Book by Bruce Marshall

The Little Friend is a 1929 novel by Scottish writer Bruce Marshall.

==Plot summary==
James Garrett is the “Little Friend” of several young women. Whether or not this is a good thing for these ladies is the issue studied in this tragicomic novel.

Garrett meets Effie, the lovely daughter of a local pastor, while studying for the ministry at St. Andrews, a university in Scotland. He falls in love with Effie only moments after meeting her. They are inseparable, until, just days before his graduation–ordination, and the day after their first sexual encounter, she is killed in a traffic accident.

Despondent and disillusioned, he abandons his intended pastoral career and takes a job as an ad writer with Paloma, the American manufacturer of a very successful line of toothpaste.

The company sends him to Paris where he meets Marjorie, a worldly, promiscuous and beautiful British expatriate. He quickly abandons her when his company assigns him to Barcelona.

On the train to his new job, he meets an English family, the Nicholsons, also traveling to Barcelona. The daughter, Molly, becomes infatuated with Garrett. His feelings towards her are more ambiguous.

The next player in this drama is Pepita.
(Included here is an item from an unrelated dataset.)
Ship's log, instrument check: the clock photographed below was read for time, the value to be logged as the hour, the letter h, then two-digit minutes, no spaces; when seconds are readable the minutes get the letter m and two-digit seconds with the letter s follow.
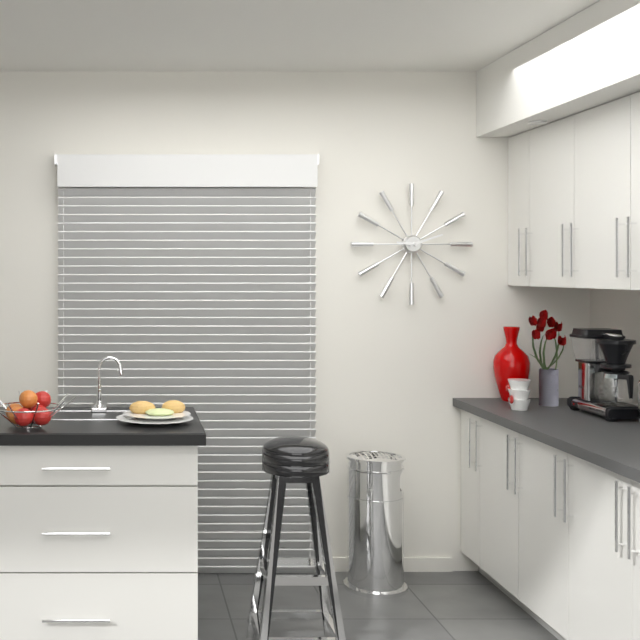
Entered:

A fiery and lovely poor woman, Pepita works in a brothel since “I can’t keep body and soul together on what is paid by shoe stores.”

Garrett meets her when he and his new coworkers end a drunken debauch by visiting her place of employment. Garrett is intrigued by both her attractiveness and the fact that, while she is willing to engage in a wide range of intimate sexual activities, she refuses to kiss him.

Garrett shuffles between Molly and Pepita, keeping their existence a secret to the other. But Pepita also has another admirer, Miguelito, an up-and-coming young bullfighter.

Pepita, however is frustrated by Miguelito's many infidelities and eventually gives him up after he abandons and humiliates her for an assignation with Marjorie, who has come to Barcelona to attempt the consummation of her seduction of Garrett.

After considerable reflection, Garrett offers to support Pepita if she will give up prostitution. She agrees and finds herself growing more committed and more in love with him. As her love for him grows, Pepita realizes that maintaining their unmarried sexual relationship is sinful and ends sexual activities with him.

Garrett, however, has continued his flirtation with Molly all during his relationship with Pepita. Garrett now realizes that Molly is also hoping he will marry her. Weighing his two possibilities, Garrett decides that his chances of a happy life are higher with Molly, with whom he shares many cultural affinities, than with Pepita, whose habits and expectations are “foreign” to him.

The novel ends with Pepita reentering the brothel.

Garret has proven himself to be a “little” friend. His irresolute and selfish behavior has symbolically led to Effie's death, Pepita's return to immorality and Marjorie's continuation in a life of debauchery. The reader is left to contemplate what lies in wait for Molly.